Ela é a responsável também por administrar o Instagram e o Facebook do pai. Da “reunião” familiar surgem as ideias para Gisleine escrever e bolar os roteiros que serão gravados para o canal. “Mostro as contas na rede social, a gente conversa, falo o que vou escrever, procuro saber a sua opinião e repasso o que ele pensa. Mas papai não sabe digitar. Procuro responder às pessoas que mandam perguntas por mensagem, eu mesmo respondo me identificando como filha dele. As questões mais interessantes eu passo para o meu pai e digito a resposta dele. Sozinho, ele não mexe”.
Gisleine conta que fatos engraçados já aconteceram com Pepe durante suas incursões nas redes sociais. “Por exemplo, já fiz lives com ele no Instagram e quando as pessoas fazem perguntas, ele quer saber onde a pessoa está. Ele fica espantado em poder falar ao vivo com pessoas às vezes de lugares distantes. Isso é uma diversão para meu pai”.
A pandemia acabou interrompendo a rotina de gravações do canal, mas segundo Gisleine, as atividades devem ser retomadas, até porque Pepe gosta muito da iniciativa. “Meu pai adora gravar, gosta muito do Arnaldo e eu também estou junto o tempo todo. Como ele tem facilidade para se expressar, os vídeos saem sem problema. É uma coisa prazerosa para ele. A gente assiste e mostra o material editado. Ele acha bem interessante o processo final. Agora que meu pai tomou as duas doses da vacina contra a covid-19, vamos retomar as gravações”.

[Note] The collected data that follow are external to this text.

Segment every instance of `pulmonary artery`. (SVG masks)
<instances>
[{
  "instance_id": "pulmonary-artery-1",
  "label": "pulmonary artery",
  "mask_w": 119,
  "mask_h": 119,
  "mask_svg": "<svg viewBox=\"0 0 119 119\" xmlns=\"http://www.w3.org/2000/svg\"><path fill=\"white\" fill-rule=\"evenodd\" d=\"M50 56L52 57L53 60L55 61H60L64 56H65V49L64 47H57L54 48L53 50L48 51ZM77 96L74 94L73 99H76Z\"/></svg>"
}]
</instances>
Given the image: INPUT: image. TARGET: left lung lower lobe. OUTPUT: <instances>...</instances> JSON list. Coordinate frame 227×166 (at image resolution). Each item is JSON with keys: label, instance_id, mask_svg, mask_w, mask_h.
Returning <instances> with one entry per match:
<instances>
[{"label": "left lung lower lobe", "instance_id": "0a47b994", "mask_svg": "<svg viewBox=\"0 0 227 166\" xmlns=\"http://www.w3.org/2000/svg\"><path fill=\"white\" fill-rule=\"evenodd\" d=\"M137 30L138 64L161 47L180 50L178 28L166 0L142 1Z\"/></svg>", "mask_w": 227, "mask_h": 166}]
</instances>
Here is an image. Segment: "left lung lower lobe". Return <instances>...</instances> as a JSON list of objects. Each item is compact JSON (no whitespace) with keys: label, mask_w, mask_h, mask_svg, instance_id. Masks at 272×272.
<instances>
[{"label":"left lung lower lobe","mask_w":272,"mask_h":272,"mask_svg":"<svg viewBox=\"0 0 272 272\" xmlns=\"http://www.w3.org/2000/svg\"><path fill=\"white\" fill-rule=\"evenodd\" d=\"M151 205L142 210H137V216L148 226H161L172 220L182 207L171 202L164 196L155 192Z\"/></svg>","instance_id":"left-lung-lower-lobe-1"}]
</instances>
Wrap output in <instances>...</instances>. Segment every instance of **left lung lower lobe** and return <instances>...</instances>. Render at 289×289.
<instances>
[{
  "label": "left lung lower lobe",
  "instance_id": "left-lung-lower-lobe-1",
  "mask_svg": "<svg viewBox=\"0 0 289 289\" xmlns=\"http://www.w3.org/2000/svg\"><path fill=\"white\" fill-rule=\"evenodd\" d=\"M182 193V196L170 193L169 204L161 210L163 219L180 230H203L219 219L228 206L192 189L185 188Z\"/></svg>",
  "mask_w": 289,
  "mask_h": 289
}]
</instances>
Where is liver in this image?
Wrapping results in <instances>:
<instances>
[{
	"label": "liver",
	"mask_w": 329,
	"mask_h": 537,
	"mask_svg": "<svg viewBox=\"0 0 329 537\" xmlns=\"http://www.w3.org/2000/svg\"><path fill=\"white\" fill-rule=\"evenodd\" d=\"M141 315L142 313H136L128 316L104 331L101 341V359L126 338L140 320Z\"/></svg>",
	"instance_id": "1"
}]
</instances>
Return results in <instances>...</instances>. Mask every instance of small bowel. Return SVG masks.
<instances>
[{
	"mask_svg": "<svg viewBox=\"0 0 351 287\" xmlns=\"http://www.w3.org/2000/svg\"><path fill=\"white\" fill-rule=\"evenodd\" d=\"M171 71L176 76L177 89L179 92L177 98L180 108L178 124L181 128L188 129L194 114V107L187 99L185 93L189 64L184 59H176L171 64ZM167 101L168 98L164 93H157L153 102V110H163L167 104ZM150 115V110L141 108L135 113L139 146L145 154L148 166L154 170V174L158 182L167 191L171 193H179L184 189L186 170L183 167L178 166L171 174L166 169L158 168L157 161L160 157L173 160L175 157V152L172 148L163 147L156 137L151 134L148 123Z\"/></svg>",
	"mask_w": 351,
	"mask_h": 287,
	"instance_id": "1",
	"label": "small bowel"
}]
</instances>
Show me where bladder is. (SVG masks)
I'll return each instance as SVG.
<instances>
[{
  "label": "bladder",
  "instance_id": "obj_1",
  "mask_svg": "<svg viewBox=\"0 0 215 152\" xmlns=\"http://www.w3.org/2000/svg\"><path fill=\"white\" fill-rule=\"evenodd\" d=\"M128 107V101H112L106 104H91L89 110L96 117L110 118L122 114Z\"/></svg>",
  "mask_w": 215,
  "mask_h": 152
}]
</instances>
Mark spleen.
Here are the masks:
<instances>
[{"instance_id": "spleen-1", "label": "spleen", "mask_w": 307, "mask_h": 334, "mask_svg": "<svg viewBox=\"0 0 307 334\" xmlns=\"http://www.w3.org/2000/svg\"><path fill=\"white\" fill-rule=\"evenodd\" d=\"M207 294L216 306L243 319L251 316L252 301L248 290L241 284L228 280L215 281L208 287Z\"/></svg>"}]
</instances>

Com 80 anos recém-completados em janeiro, Gerson trafega com tranquilidade na área da comunicação esportiva desde que encerrou a carreira em meados dos anos 70, no Fluminense. E, a experiência como comentarista em anos de televisão e rádio ajuda Gerson a falar a língua do torcedor a bordo do seu canal “Canhotinha 70”. Na carona do bordão “sem vinheta eu não entro e sem like eu não comento”, o ex-jogador dá sinal para o início do programa. A trilha que embala a abertura é da música Pra frente Brasil, que logo nos remete à Copa de 70, onde a seleção de Zagallo conquistou o tricampeonato mundial.
Após a breve introdução, ele tece comentários sobre os lances e detalhes da partida, fala sobre quem foi bem ou quem decepcionou sempre de uma forma direta e efusiva. No vídeo promocional do canal, Gerson trata de dar o seu recado e apresenta as atrações. Entre os quadros citados no vídeo estão “A resenha do Canhota”, “O Canhota responde”, “O Baú do Canhota” e ainda convidados especiais.